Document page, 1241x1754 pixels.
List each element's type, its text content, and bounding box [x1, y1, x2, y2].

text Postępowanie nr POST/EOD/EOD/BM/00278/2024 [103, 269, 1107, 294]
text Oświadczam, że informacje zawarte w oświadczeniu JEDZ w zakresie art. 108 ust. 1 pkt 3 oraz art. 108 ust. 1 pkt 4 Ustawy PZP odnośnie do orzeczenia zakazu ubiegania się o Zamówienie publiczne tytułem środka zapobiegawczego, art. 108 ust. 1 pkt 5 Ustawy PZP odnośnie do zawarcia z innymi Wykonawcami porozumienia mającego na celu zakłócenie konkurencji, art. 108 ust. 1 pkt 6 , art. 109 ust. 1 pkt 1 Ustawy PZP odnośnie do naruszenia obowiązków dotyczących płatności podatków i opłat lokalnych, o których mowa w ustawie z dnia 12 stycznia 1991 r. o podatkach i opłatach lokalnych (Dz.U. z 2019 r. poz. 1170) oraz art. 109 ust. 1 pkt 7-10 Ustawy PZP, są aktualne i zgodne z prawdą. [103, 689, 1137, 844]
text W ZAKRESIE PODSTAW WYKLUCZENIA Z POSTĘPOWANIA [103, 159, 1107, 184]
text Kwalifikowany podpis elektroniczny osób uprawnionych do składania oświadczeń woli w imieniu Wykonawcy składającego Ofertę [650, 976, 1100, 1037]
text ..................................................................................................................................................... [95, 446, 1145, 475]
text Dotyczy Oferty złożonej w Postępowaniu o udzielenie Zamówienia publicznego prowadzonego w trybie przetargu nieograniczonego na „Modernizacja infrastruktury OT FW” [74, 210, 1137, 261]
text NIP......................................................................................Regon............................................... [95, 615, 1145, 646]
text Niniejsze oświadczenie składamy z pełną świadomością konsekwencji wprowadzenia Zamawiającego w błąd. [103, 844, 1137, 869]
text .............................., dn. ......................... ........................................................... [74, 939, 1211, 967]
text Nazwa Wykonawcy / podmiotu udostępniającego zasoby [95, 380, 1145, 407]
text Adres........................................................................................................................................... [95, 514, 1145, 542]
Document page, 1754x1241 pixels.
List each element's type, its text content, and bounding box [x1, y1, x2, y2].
********
Work required → Print the entire listing above once more, with nothing changed.

Exercise response →
Document page, 1241x1754 pixels.
List each element's type, its text content, and bounding box [x1, y1, x2, y2].

text Postępowanie nr POST/EOD/EOD/BM/00278/2024 [103, 269, 1107, 294]
text Oświadczam, że informacje zawarte w oświadczeniu JEDZ w zakresie art. 108 ust. 1 pkt 3 oraz art. 108 ust. 1 pkt 4 Ustawy PZP odnośnie do orzeczenia zakazu ubiegania się o Zamówienie publiczne tytułem środka zapobiegawczego, art. 108 ust. 1 pkt 5 Ustawy PZP odnośnie do zawarcia z innymi Wykonawcami porozumienia mającego na celu zakłócenie konkurencji, art. 108 ust. 1 pkt 6 , art. 109 ust. 1 pkt 1 Ustawy PZP odnośnie do naruszenia obowiązków dotyczących płatności podatków i opłat lokalnych, o których mowa w ustawie z dnia 12 stycznia 1991 r. o podatkach i opłatach lokalnych (Dz.U. z 2019 r. poz. 1170) oraz art. 109 ust. 1 pkt 7-10 Ustawy PZP, są aktualne i zgodne z prawdą. [103, 689, 1137, 844]
text W ZAKRESIE PODSTAW WYKLUCZENIA Z POSTĘPOWANIA [103, 159, 1107, 184]
text Kwalifikowany podpis elektroniczny osób uprawnionych do składania oświadczeń woli w imieniu Wykonawcy składającego Ofertę [650, 976, 1100, 1037]
text ..................................................................................................................................................... [95, 446, 1145, 475]
text Dotyczy Oferty złożonej w Postępowaniu o udzielenie Zamówienia publicznego prowadzonego w trybie przetargu nieograniczonego na „Modernizacja infrastruktury OT FW” [74, 210, 1137, 261]
text NIP......................................................................................Regon............................................... [95, 615, 1145, 646]
text Niniejsze oświadczenie składamy z pełną świadomością konsekwencji wprowadzenia Zamawiającego w błąd. [103, 844, 1137, 869]
text .............................., dn. ......................... ........................................................... [74, 939, 1211, 967]
text Nazwa Wykonawcy / podmiotu udostępniającego zasoby [95, 380, 1145, 407]
text Adres........................................................................................................................................... [95, 514, 1145, 542]
Document page, 1754x1241 pixels.
List each element's type, its text content, and bounding box [x1, y1, x2, y2].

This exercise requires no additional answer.